YOUR ASSIGNMENT:
From the line that contains "Group A, B, C, D, E, F" to the final line below, both included, print each line exactly and skip the pictures.

ENTRIES SHOWN:
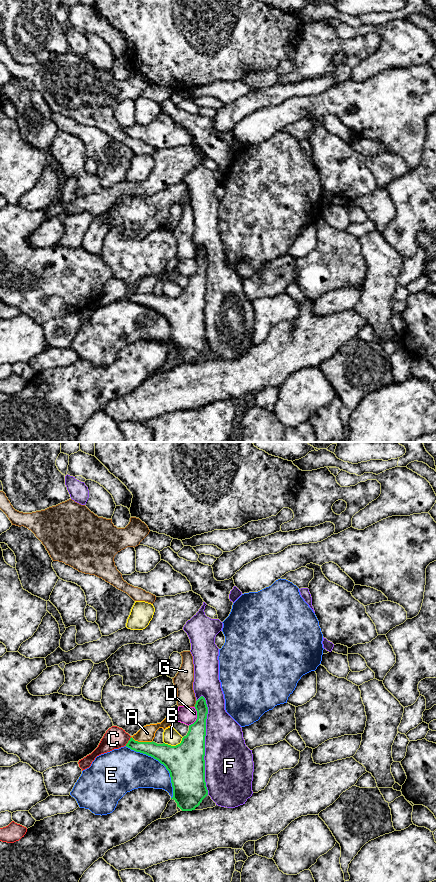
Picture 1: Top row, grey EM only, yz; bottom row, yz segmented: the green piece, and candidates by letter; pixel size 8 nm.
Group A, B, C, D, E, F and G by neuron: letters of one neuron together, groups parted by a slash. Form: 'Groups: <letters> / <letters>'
Groups: A / B / C / D / E / F / G

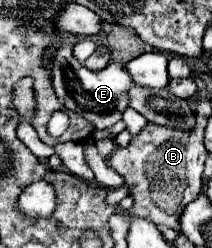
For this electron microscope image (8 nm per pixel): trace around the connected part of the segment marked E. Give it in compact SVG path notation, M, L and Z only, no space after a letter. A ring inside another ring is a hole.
M63 41L53 61L53 85L57 99L63 103L63 107L83 115L89 123L95 125L95 129L107 129L121 121L123 111L129 107L127 91L131 89L133 79L127 73L125 65L119 61L111 61L101 71L89 71L73 57L73 45Z

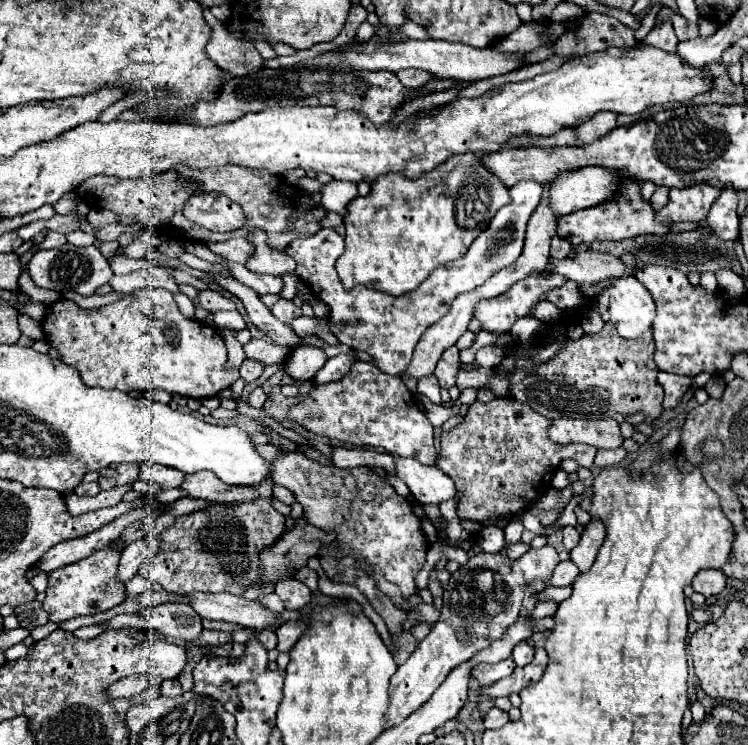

SOLUTION FOR THIS TASK:
Group A, B, C, D, E, F and G by neuron: letters of one neuron together, groups parted by a slash. Form: 'Groups: <letters> / <letters>'
Groups: A / B / C / D / E / F / G

For this electron microscope image (8 nm per pixel): trace around the connected part of the segment marked E. Give it in compact SVG path notation, M, L and Z only, no space after a letter. A ring inside another ring is a hole.
M63 41L53 61L53 85L57 99L63 103L63 107L83 115L89 123L95 125L95 129L107 129L121 121L123 111L129 107L127 91L131 89L133 79L127 73L125 65L119 61L111 61L101 71L89 71L73 57L73 45Z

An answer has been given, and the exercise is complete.